In their study, the Foresight investigators also tested the potential of PhasED-seq to detect MRD in a pilot cohort of 36 samples from six solid tumor patients (five with lung cancer and one with breast cancer). The authors wrote that they could detect ctDNA at levels of sensitivity similar to what they saw in the B-cell lymphoma samples, down to less than one part per million, in one pre-treatment plasma sample from a stage IB NSCLC patient.
"The key question now is what things we can achieve that overcome the limitations of existing MRD methods for solid tumors," Alizadeh said.
"Technically, it’s a little harder because we have to do whole-genome sequencing first and then build a custom capture panel, whereas with lymphoma, we have one off-the-shelf capture panel," said Diehn. "But that personalized approach is no different than what other groups in the field are doing, like Natera and Archer, and we have the advantage that we can get much better error rates and a much higher sensitivity than the competing methods."
Although the existence of phased variants isn't proprietary, Diehn and Alizadeh said that Foresight is operating under a patent filed for the application of phased variant detection to MRD.
"I think part of the reason people have missed these [as a target] in the past is that there are some challenges with both the bioinformatics as well as the molecular biology recovery of these molecules. Just from a technical standpoint, oftentimes mutation callers penalize these molecules because if you have many mutations in a single molecule, that can be an artifact, that's probably a bad molecule," Diehn added.
While mutation-based techniques have led the pack, liquid biopsy researchers and commercial firms have also turned to epigenetic signals for MRD detection, with Guardant Health notably launching the first commercial methylation-based test in the space earlier this year.
In theory, PhasED-seq could potentially be combined with epigenetic methods. "That's something that would be interesting to explore," Diehn said.
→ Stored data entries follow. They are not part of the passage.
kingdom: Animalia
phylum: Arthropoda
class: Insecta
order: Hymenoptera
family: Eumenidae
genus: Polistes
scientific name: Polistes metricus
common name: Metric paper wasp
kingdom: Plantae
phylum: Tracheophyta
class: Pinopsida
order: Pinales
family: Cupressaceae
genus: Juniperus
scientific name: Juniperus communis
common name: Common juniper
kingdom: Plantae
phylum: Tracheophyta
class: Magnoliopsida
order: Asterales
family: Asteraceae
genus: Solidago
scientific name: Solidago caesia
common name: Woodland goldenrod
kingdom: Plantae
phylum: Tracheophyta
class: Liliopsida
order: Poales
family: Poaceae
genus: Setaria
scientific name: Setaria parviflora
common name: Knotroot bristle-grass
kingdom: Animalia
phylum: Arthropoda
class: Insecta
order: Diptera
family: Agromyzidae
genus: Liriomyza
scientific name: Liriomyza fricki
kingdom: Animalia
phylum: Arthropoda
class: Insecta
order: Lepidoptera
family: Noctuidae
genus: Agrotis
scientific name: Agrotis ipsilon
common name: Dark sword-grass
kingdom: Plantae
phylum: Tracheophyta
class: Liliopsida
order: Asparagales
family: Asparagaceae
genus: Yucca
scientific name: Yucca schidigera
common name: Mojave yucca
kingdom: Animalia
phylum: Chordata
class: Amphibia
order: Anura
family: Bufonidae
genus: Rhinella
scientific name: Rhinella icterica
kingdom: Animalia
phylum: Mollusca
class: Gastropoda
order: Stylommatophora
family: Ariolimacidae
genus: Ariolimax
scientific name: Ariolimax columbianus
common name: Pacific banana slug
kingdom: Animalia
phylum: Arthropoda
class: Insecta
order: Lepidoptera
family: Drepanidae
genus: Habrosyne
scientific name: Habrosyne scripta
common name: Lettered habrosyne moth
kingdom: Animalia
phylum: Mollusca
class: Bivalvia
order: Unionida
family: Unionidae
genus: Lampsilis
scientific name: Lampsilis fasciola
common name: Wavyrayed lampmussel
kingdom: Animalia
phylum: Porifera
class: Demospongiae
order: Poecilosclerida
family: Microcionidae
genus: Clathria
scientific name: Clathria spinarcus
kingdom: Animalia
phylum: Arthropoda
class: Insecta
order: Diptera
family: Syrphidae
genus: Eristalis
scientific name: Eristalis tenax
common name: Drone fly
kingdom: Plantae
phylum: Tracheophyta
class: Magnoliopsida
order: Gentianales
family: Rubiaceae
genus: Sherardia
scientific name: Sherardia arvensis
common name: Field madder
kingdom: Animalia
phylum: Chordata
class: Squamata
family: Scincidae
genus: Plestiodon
But those epigenetic-based methods don’t have the low error rates of even non-phased variant mutation approaches, he added. "They have some other advantages — in particular that you potentially don't need to sequence the tumor first. But the problem they have is that everything that's been published so far suggests that the error rates are not as good as even just a single nucleotide variant."
"We firmly believe that from the perspective of overcoming the key challenge that MRD methods currently have, which is that there's too many false negatives — right after surgery, the majority of patients who ultimately will recur don't have detectable ctDNA — that's what PhasED-seq offers," Diehn said.